Que cache donc la pension Eva, cette bâtisse imposante et fermée devant laquelle Nenè, un jeune garçon d’une dizaine d’années, passe tous les jours en se rendant à l’école. Il paraît que es hommes s’y rendent pour contempler des femmes nues !

Andrea Camilleri, Sicilienne née en 1925, nous emmène dans son île natale au moment de la prise du pouvoir par les fascistes et jusqu’à la défaite et au débarquement américain. Elle rédige ce court roman à l’âge de quatre-vingts ans.

Son parti pris est d’écrire dans un italien simple, fortement mâtiné de dialectes et de patois. La traduction respecte habilement cette approche au départ assez déroutante. Une façon de rendre immédiate la perception sans ambages des choses de la vie par des êtres simples.

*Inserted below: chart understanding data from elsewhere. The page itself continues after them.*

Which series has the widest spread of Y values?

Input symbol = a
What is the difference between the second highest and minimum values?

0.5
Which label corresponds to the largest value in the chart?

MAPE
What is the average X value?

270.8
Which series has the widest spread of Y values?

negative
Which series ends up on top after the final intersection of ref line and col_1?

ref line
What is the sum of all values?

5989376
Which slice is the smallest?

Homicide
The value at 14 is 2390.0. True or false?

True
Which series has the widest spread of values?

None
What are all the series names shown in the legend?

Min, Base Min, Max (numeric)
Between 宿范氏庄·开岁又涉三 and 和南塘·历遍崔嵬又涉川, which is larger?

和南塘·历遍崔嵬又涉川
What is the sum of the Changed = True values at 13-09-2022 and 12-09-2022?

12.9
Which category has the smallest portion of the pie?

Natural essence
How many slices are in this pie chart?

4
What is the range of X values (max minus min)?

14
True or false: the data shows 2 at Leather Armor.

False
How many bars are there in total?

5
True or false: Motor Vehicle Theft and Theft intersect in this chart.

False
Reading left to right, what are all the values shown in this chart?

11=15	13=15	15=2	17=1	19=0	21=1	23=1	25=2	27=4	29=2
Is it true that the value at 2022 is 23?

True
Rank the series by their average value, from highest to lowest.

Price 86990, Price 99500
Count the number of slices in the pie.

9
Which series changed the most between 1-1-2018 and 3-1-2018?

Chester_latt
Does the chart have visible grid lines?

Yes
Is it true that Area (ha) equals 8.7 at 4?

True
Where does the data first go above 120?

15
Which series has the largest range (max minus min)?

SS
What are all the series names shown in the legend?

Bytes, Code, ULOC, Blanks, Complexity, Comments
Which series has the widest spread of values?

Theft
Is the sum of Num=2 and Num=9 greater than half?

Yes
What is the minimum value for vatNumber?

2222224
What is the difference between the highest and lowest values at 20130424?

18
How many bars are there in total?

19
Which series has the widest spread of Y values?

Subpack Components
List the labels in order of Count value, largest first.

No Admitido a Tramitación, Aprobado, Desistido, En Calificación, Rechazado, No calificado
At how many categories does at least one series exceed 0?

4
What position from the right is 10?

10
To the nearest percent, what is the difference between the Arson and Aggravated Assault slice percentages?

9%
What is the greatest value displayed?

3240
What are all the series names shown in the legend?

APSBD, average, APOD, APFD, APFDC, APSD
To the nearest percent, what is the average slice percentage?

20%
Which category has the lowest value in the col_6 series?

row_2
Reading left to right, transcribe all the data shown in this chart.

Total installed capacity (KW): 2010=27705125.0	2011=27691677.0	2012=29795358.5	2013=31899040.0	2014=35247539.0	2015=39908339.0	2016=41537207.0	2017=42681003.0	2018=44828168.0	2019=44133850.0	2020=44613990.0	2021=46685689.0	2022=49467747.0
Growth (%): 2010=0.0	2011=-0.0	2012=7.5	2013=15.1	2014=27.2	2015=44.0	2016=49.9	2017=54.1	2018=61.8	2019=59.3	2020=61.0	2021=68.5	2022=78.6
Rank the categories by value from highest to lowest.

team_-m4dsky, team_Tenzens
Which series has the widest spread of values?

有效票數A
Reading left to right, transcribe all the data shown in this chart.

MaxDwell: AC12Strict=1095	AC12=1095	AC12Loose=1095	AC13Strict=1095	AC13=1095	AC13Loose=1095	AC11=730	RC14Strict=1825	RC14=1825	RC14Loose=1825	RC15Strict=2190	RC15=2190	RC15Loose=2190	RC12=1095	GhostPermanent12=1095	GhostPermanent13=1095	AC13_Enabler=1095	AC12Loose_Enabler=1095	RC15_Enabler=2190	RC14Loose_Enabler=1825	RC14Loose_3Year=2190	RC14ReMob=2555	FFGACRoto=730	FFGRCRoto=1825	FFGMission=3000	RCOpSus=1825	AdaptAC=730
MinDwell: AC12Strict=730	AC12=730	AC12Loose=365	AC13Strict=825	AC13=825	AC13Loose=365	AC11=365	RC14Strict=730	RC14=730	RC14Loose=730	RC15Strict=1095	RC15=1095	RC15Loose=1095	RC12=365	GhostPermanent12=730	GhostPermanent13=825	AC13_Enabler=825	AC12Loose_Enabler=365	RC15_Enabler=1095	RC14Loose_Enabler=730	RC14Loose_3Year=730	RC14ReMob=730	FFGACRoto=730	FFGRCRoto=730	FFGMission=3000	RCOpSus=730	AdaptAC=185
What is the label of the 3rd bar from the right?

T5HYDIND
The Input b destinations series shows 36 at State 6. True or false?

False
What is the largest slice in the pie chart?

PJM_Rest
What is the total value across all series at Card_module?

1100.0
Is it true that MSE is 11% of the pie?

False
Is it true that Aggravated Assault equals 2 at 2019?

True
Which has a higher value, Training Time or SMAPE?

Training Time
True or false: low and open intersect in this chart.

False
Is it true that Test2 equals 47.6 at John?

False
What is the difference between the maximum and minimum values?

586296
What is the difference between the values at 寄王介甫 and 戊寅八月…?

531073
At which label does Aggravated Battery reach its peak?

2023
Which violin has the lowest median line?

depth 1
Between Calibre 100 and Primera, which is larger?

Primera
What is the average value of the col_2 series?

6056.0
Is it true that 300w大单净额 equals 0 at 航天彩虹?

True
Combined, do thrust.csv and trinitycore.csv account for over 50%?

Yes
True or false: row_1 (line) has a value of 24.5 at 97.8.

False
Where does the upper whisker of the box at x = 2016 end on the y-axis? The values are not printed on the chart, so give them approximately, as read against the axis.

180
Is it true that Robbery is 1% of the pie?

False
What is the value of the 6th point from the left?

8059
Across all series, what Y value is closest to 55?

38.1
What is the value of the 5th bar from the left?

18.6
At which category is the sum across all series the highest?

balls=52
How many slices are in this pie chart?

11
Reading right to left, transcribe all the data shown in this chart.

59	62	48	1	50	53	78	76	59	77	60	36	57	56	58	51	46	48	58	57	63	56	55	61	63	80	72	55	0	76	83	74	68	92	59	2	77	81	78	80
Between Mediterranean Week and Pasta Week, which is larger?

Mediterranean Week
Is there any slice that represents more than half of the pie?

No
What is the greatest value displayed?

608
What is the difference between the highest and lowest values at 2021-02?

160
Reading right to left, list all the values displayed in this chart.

Nous allons suivre le parcours de Nenè, ses premiers émois amoureux, de la découverte du corps féminin grâce à son audacieuse et délurée cousine Angelica jusqu’à la possibilité de pouvoir enfin franchir le seuil de la pension Eva pour consommer, obtenir son passeport de petit mâle.

Le récit réussit alors à s’écarter de la banalité, du mille fois ressassé dans lequel il se tient beaucoup dans toute sa première partie. L’intérêt réside dans l’approche originale voulue par l’auteur. Une approche qui consiste à donner à voir un bordel non comme un lieu de plaisir et de débauche, mais comme un microcosme social.

Un microcosme qui a ses règles, ses rites. Un monde où les putes sont aussi et avant tout des femmes que Nenè, le désir brûlant enfin assouvi, va alors observer, écouter, consoler, chastement.

Car Nenè est avant tout un tendre, un poète doublé d’un amoureux des choses simples de la vie.

Alors, nous aussi nous découvrirons la compassion de ces filles qui changent à chaque quinzaine et nous assisterons aux petits miracles qui égayent leurs vies : la vision d’un saint tentateur et généreux, la descente d’un ange, aviateur nu accroché à son parachute, l’octogénaire ragaillardi d’avoir échappé par miracle à la mitraille du bombardement….

Et puis, la guerre s’installant, les filles restant, de belles et simples histoires d’amour vont s’installer.

Mais tout partira en fumée dans le déchaînement des bombes et des tirs anti-aériens. La paix revenue, il sera temps de devenir définitivement un homme en fumant sa première cigarette.

Décidément, les rites ont la peau dure !

Une curiosité, gentille. Un petit bonbon pour passer un petit moment.